It’s the time of year where the calendar turns over to September and the countdown is now underway for your fall marathon, half marathon or other event you have been training towards since the late days of spring and all through the summer. The seeds of doubt are starting to creep in as to whether or not you are doing the right things. You may be asking questions like, “Will I be ready by race day?”, “Should I have hired a coach?”, “Do I need to up my workouts and their intensity/frequency?”. I can go on and on but you get the point. So, let me offer you some advice: stop yourself before it’s too late.
The runners I work with come in all shapes and sizes and have various levels of experiences and they all have the same doubts that creep in this time of year. Rather than going down a path of negativity, take a positive mindset and start to feel awesome about where you are headed. Let’s look at where you were on day one of your training plan and where you are today.
Here are some guidelines to help you along:
Keep a Log and Update it Regularly
It sounds so simple yet it can be so hard. However, if you can keep a log of all your workouts and training activities, you are guaranteed to see success. This can be done on paper, or online with software like TrainingPeaks. The biggest reason is that it offers you a level of accountability to yourself and to your coach if you have one. However, even if you are not working with a coach, it’s okay. Start your log today if you have not done so already. You will be able to track how things are proceeding. You can also plan out your workouts for the weeks ahead.
I’m often asked, “How detailed should my training log be?” My response is always, “Whatever works for you”. I know someone who used to count out how many Fig Newtons they had on a certain day and they would post it. For me, that’s way too much work. However, for this athlete it was perfectly normal.
If you are already utilizing a training log, that is awesome. Now is the time to review how you are progressing. Do you need to tweak things? Perhaps you need some more speed work, or you need to get in some work in the weight room. Maybe your long run needs to be longer.

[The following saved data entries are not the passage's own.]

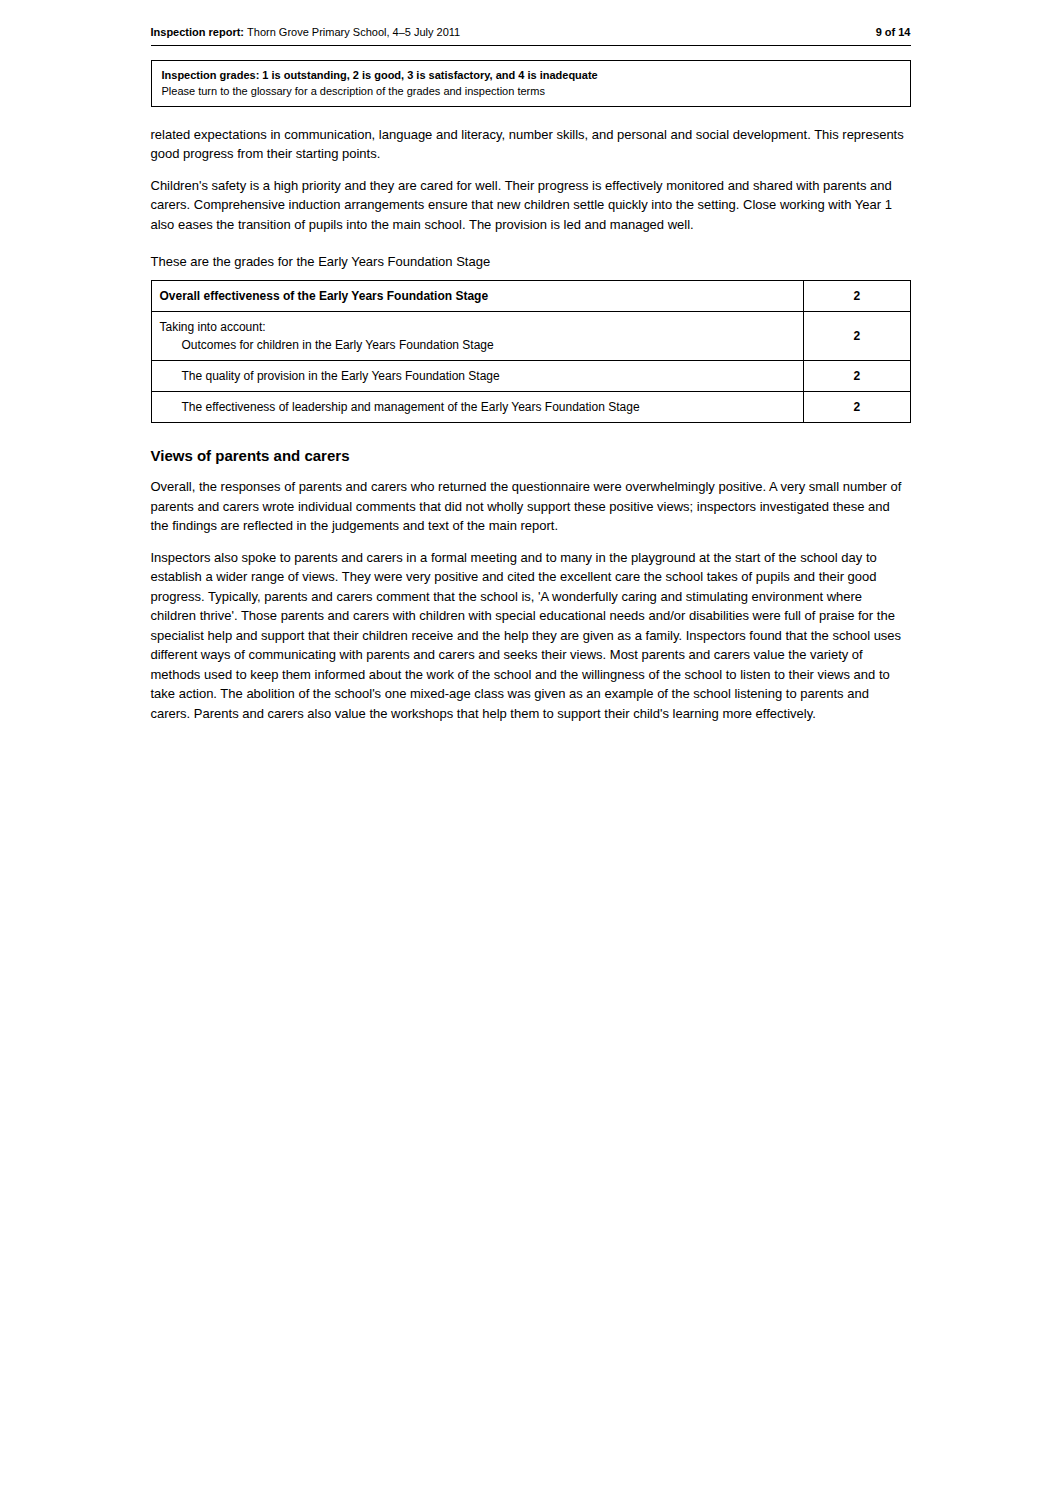Inspection report: Thorn Grove Primary School, 4–5 July 2011
9 of 14
Inspection grades: 1 is outstanding, 2 is good, 3 is satisfactory, and 4 is inadequate
Please turn to the glossary for a description of the grades and inspection terms
related expectations in communication, language and literacy, number skills, and personal and social development. This represents good progress from their starting points.
Children's safety is a high priority and they are cared for well. Their progress is effectively monitored and shared with parents and carers. Comprehensive induction arrangements ensure that new children settle quickly into the setting. Close working with Year 1 also eases the transition of pupils into the main school. The provision is led and managed well.
These are the grades for the Early Years Foundation Stage
| Overall effectiveness of the Early Years Foundation Stage | 2 |
| Taking into account: Outcomes for children in the Early Years Foundation Stage | 2 |
| The quality of provision in the Early Years Foundation Stage | 2 |
| The effectiveness of leadership and management of the Early Years Foundation Stage | 2 |
Views of parents and carers
Overall, the responses of parents and carers who returned the questionnaire were overwhelmingly positive. A very small number of parents and carers wrote individual comments that did not wholly support these positive views; inspectors investigated these and the findings are reflected in the judgements and text of the main report.
Inspectors also spoke to parents and carers in a formal meeting and to many in the playground at the start of the school day to establish a wider range of views. They were very positive and cited the excellent care the school takes of pupils and their good progress. Typically, parents and carers comment that the school is, 'A wonderfully caring and stimulating environment where children thrive'. Those parents and carers with children with special educational needs and/or disabilities were full of praise for the specialist help and support that their children receive and the help they are given as a family. Inspectors found that the school uses different ways of communicating with parents and carers and seeks their views. Most parents and carers value the variety of methods used to keep them informed about the work of the school and the willingness of the school to listen to their views and to take action. The abolition of the school's one mixed-age class was given as an example of the school listening to parents and carers. Parents and carers also value the workshops that help them to support their child's learning more effectively.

Knowing the specific demands of the course will help you better determine what you need to work on. The bottom line is that you need to review and tweak your training if needed, or stay the course. Both can have positive outcomes.
Use a Heart Rate Monitor
Running with a heart rate monitor is another key to overcoming any anxiety. If you want to see what your level of fitness is or what your level of your intensity is during your training days, a heart rate monitor is the best tool.
The first step to using a heart rate monitor is to set your training zones correctly. To do this, you need to perform a fitness test. One great test is a 30 minute time trial. In this workout, you run as if you are simulating race conditions for 30 minutes. It’s as close to max effort as possible. You can then use your stats from this workout to help create HR training zones. TrainingPeaks can set your zones after you perform this test. If you don’t want to use TrainingPeaks, you can create your zones off of percentages of your max.
- Zone 1 is 60 to 78%
- Zone 2 is 79% to 84%
- Zone 3 is 85% to 88%
- Zone 4 is 89% to 92%
- Zone 5 is 93%+
There are many great workouts based on heart rate. One of my favorites is to warm up for 10 to 15 minutes in Zone One. Then run 2 x 10 minutes in Zone Two or Three, with a 3 minute recovery. You can edit this anyway you like by increasing the amount of repeats, the length and/or the recovery. Take a 10 minute cool down when you are done.
By utilizing HR zone training, you can guide yourself properly for your designed workout without knowing paces. It will also help you gather personal information in terms of fatigue and fitness levels. For example, if you are looking for an easy run in zone one and no matter what you do you find yourself in zone two then you are probably tired and you are probably working to hard.
On the flip side of that, if you are looking to do tempo work or speed work and you are finding that your HR is not raising to numbers that would correspond with this type of workout, then you are either not working hard enough or you are in better shape than you think.
So don’t panic if you have an upcoming race. Track your workouts and use data to see where you can improve, and what you should continue doing. Start using a heart rate monitor if you are not already doing so to dial in your workouts with more precision. These two steps will help you be more prepared to achieve your goals on race day.